I am not the cure. We're still waiting, and we need one.

I want to live to be 40, too. I'm counting on it. I realize how fortunate I am to be riding the wave right now. I'm all too aware that Stage IV, NED is an anomaly. I know that each scan could show that it's back. Many times it does deserve a whole string of F-bombs.

Dr. C ordered another quarterly scan. I suppose I had this idea that I would make it through until the end of the year without a scan and by default, be guaranteed to make it through both Thanksgiving and Christmas without any type of treatment, or treatment-related maladies. He wants to scan in November. Yes, I knew it was three months. I don't know why I thought maybe he'd let it slide. In the big picture? I'm grateful that he is so proactive with regards to scanning. In the small picture, just the inkling of a thought that I might not make it below the rim this year brought tears to my eyes. Realistically, I can't rely on the "what I don't know won't hurt me" concept in this case. So, when EVDI called, I scheduled the exam. Ironically, I'll find out the results after returning from the 3-Day. Greg has already promised me that we'll just find out even sooner that I'm still healthy. He was right the last time...

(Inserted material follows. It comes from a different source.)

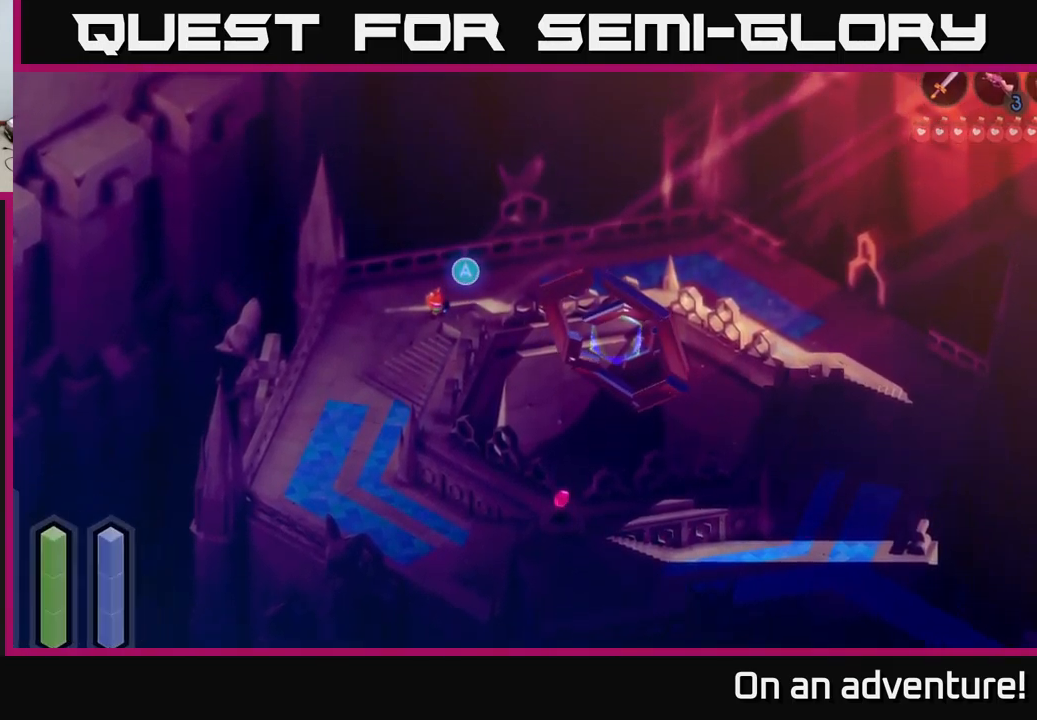
{"buttons": [], "left_stick": "center", "right_stick": "center", "events": [[33, "A", "up"]]}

"I'm proud to be your doctor."
We actually heard that the other day. How many times does a patient hear that? Dr. C isn't one to blow smoke though - for the eight years I've known him, he never has been one to sugar-coat much of anything. I forget, sometimes, that my continued "remarkable" response is a victory for him, too. I can't imagine, as an oncologist, how difficult it must be to have to face patients upon patients and have to tell them that whatever the cocktail they had been taking simply isn't working anymore. I hope to be his ray of hope in an often dark world for as long as possible.

I'm still going to taste Thanksgiving. I'm still going below the rim. I'm still going to savor our bottle of Paul Hobbs on Christmas Eve. From what I hear, it's simply NOT up for discussion.